Fig 4 Theoretical model showing interactions between CMV, T lymphocytes, and HIV in blood and semen. CMV replication in semen (part 1) drives T-cell recruitment and cellular activation, directly in semen (part 2) and indirectly through T-cell activation in (more ...)
Since chronic persistent immune activation negatively impacts HIV disease progression (18
) and immune activation in response to CMV may be responsible for accelerated immunosenescence (1
), CMV replication localized to the genital tract is likely a major factor in HIV disease progression. Alternatively, seminal CMV replication may be a proxy for increased CMV shedding in other tissues that were not sampled in this study.
Whether or not suppression of this localized CMV replication influences HIV-related disease progression or transmission is an open question.

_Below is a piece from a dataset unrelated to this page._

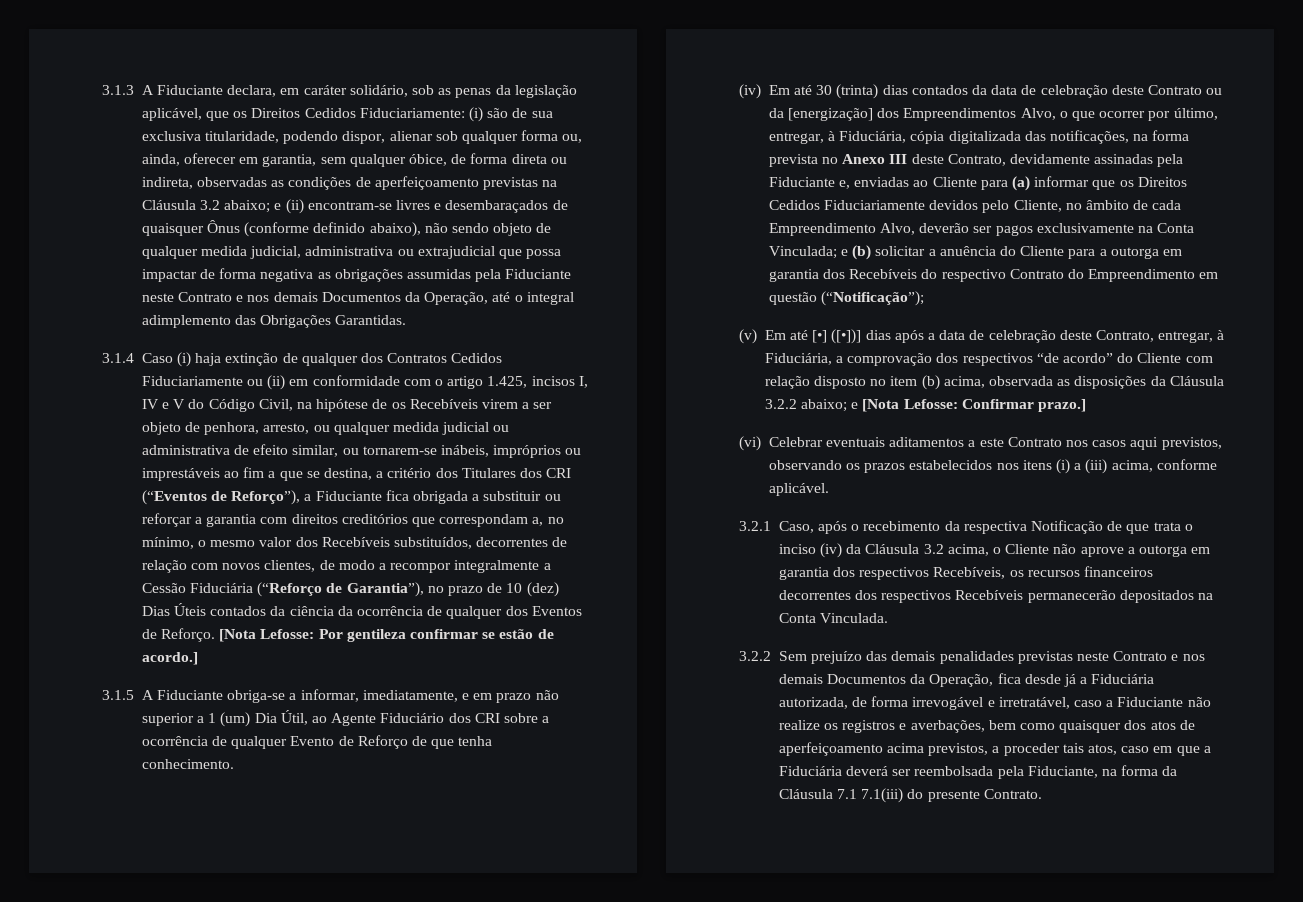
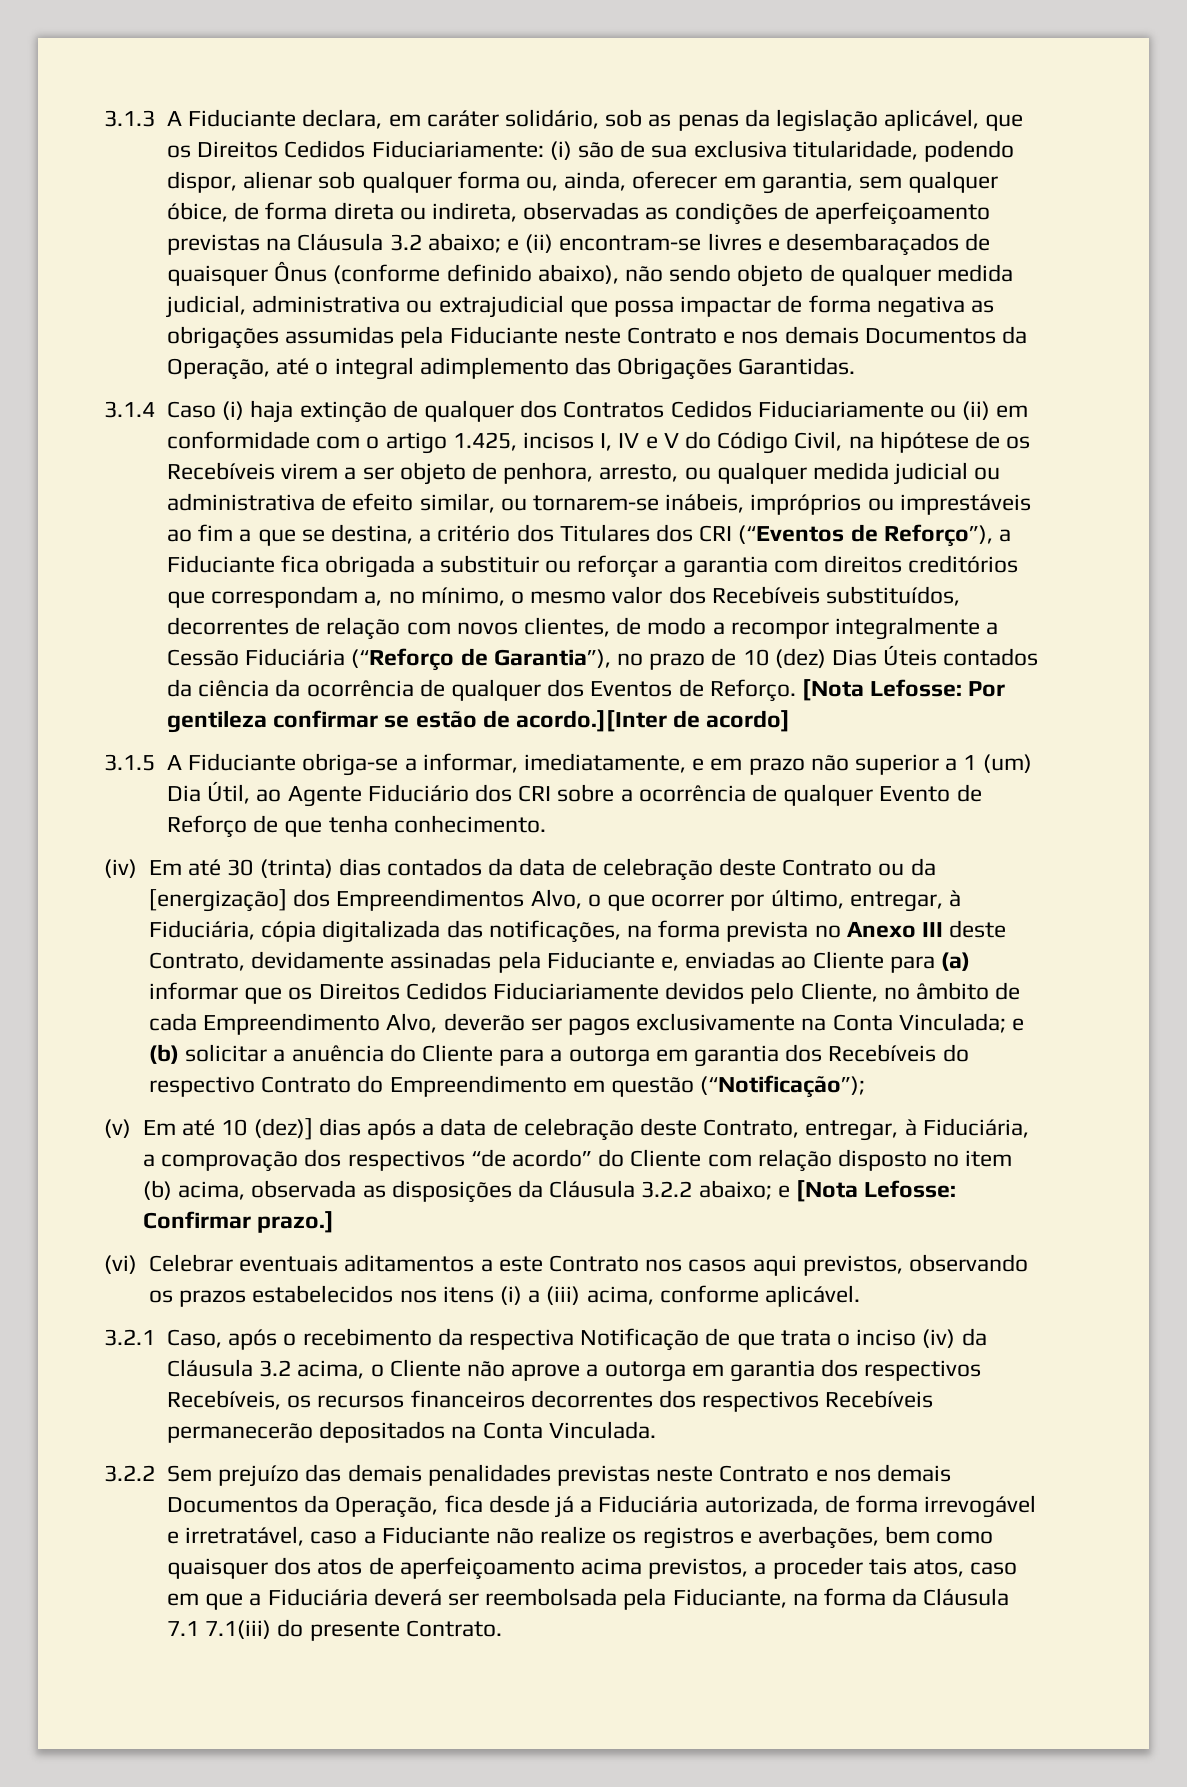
[141,652,198,665] acordo.] -> [515,710,791,732] acordo.][Inter de acordo]
[812,329,862,344] [•] ([•])] -> [221,1118,313,1140] 10 (dez)]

Although these data are intriguing, there are a number of limitations to the current study. First, because this was a retrospective, observational study, we cannot establish a true causal relationship between the detected correlations. For example, it is possible that an untracked variable caused the observed increases in T-cell numbers and activation, which then triggered a reactivation of HIV, CMV, or both. However, consistent with our study results, a recent randomized study (36
) found a significant decrease of immune activation in the blood of HIV-infected individuals following treatment with valganciclovir, suggesting that CMV replication is likely a significant contributor to T-cell activation in the blood. A second limitation is that screening for STI was performed at baseline and only repeated after 3 months for some subjects. Unrecognized bacterial STI could, therefore, confound our results and might explain why some subjects had elevated seminal lymphocyte counts despite undetectable levels of any of the three measured viruses. We believe this scenario is unlikely, given that none of the subjects reported symptoms consistent with a bacterial STI. A more likely possibility is that another highly prevalent genital tract viral coinfection that was not evaluated, such as Epstein-Barr virus (EBV) or human herpesviruses (HHVs), caused the observed immunologic modulation. Future studies will need to be more comprehensive in evaluating the semen for all potential viral coinfections. Third, this study is limited by a relatively small sample size, especially for participants with HSV infection. However, the driver of genital tract and systemic immune activation at the population level is likely to be the more prevalent virus, i.e., CMV in populations with relatively low HSV prevalence.
To our knowledge, this is the first report describing in detail the interactions between CMV, HSV, HIV, and T-lymphocyte subsets and activation status in semen. Although our study was relatively small, both univariate and mutivariate analyses support the hypothesis that CMV replication in the genital tract drives lymphocyte recruitment and activation in both semen and blood. However, the virologic and immunologic relationships that exist in different anatomic compartments are likely too complex to fit into a single mechanistic model in which “CMV replication in the male genital tract equals systemic lymphocyte activation.” Despite its limitations, the present study provides some important insights with regard to (i) the interaction between CMV and HIV in the seminal compartment, which is likely to be important in the biology of sexual transmission of both viruses and (ii) the interactions between CMV replication in the genital tract and localized and systemic inflammation, which probably impact both HIV transmission and disease progression.